Les géants de l’assurance abandonnent la couverture des risques liés à l’intelligence artificielle, créant un vide que les startups se précipitent pour combler.
Alors que l’adoption de l’IA s’accélère dans les entreprises, un problème majeur émerge : les assureurs traditionnels refusent désormais de couvrir les risques associés à cette technologie. Berkshire Hathaway, Chubb et Travelers ont obtenu l’approbation des régulateurs d’État pour exclure les dommages liés à l’IA de leurs polices d’assurance générale. Ces exclusions, déjà effectives dans certains États comme la Floride, le Connecticut et le Maryland depuis janvier, marquent un tournant dans l’industrie.
Une couverture qui se rétrécit
Les assureurs justifient cette décision par l’incapacité à évaluer précisément les risques liés à l’IA. Les nouvelles exclusions concernent non seulement les dommages corporels et matériels, mais aussi les blessures personnelles et publicitaires liées aux sorties d’IA générative. Cela inclut la diffamation, l’infraction au droit d’auteur et les dommages physiques causés par des erreurs d’IA. Ces exclusions s’étendent également aux polices de responsabilité des dirigeants, d’erreurs et omissions et de responsabilité fiduciaire.
Pour les entreprises, cela signifie que des réclamations allant des violations de droits d’auteur aux biais algorithmiques pourraient ne plus être couvertes.
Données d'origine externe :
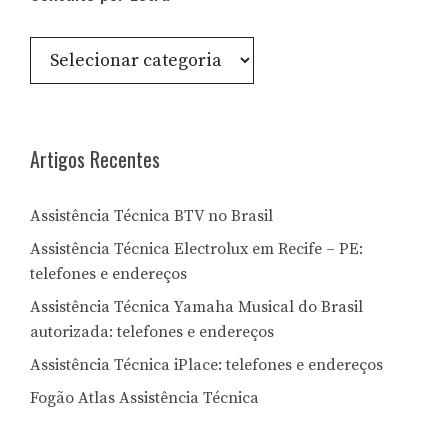
Consulte
por
Letra:
Artigos Recentes
Assistência Técnica BTV no Brasil
Assistência Técnica Electrolux em Recife – PE:
telefones e endereços
Assistência Técnica Yamaha Musical do Brasil
autorizada: telefones e endereços
Assistência Técnica iPlace: telefones e endereços
Fogão Atlas Assistência Técnica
Les petites et moyennes entreprises, souvent sans couverture spécialisée, sont les plus exposées. Les tribunaux n’ont pas encore tranché sur l’étendue de ces exclusions, laissant planer une incertitude juridique.
L’émergence d’un nouveau marché
Face à ce retrait des assureurs traditionnels, des acteurs spécialisés se positionnent rapidement. Munich Re et plusieurs startups comme Corgi, Armilla, Mayflower Specialty et Embroker proposent désormais des polices d’assurance responsabilité spécifique à l’IA. Les limites de couverture vont de 2 millions à 50 millions de dollars, avec des primes annuelles variant de quelques centaines à plusieurs centaines de milliers de dollars.
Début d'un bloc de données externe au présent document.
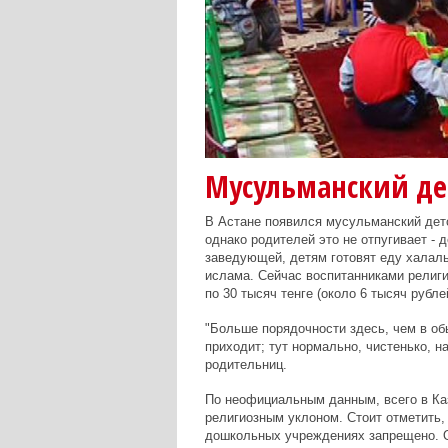
Мусульманский дет
В Астане появился мусульманский дет
однако родителей это не отпугивает - 
заведующей, детям готовят еду халаль
ислама. Сейчас воспитанниками религи
по 30 тысяч тенге (около 6 тысяч руб
"Больше порядочности здесь, чем в об
приходит; тут нормально, чистенько, н
родительниц.
По неофициальным данным, всего в Ка
религиозным уклоном. Стоит отметить, 
дошкольных учреждениях запрещено. О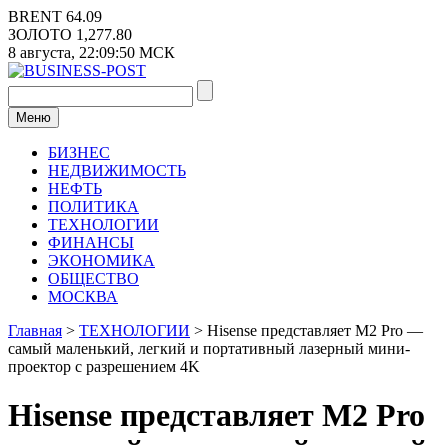
Перейти
BRENT
64.09
к
ЗОЛОТО
1,277.80
содержимому
8 августа,
22:09:50
МСК
Меню
БИЗНЕС
НЕДВИЖИМОСТЬ
НЕФТЬ
ПОЛИТИКА
ТЕХНОЛОГИИ
ФИНАНСЫ
ЭКОНОМИКА
ОБЩЕСТВО
МОСКВА
Главная
>
ТЕХНОЛОГИИ
>
Hisense представляет M2 Pro —
самый маленький, легкий и портативный лазерный мини-
проектор с разрешением 4K
Hisense представляет M2 Pro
Ce mouvement rappelle l’évolution du marché de la cybersécurité il y a une décennie. À l’époque, les assureurs avaient d’abord refusé de couvrir les cyberattaques avant de développer des produits spécialisés. Aujourd’hui, l’industrie suit un schéma similaire avec l’IA.
Un paradoxe industriel
Paradoxalement, alors que les grands assureurs retirent la couverture de l’IA de leurs polices, ils investissent massivement dans cette technologie pour optimiser leurs propres processus internes. L’IA est utilisée pour automatiser les réclamations, l’évaluation des risques et la gestion des polices. Cette dichotomie illustre les défis de l’industrie à évaluer et absorber les risques qu’elle contribue pourtant à créer.
Pour les entreprises, la recommandation est claire : revoir leurs polices existantes avec leurs courtiers, envisager des couvertures affirmatives spécifiques à l’IA et renforcer leur gouvernance interne. Les assureurs ne déclarent pas l’IA comme non-assurable, mais reconnaissent simplement qu’ils n’ont pas encore les outils pour en évaluer le coût. En attendant, le risque reste du côté des entreprises qui déploient ces technologies.
L’industrie de l’assurance est à un tournant. Alors que les acteurs traditionnels se retirent, une nouvelle génération de spécialistes se prépare à redéfinir les règles du jeu.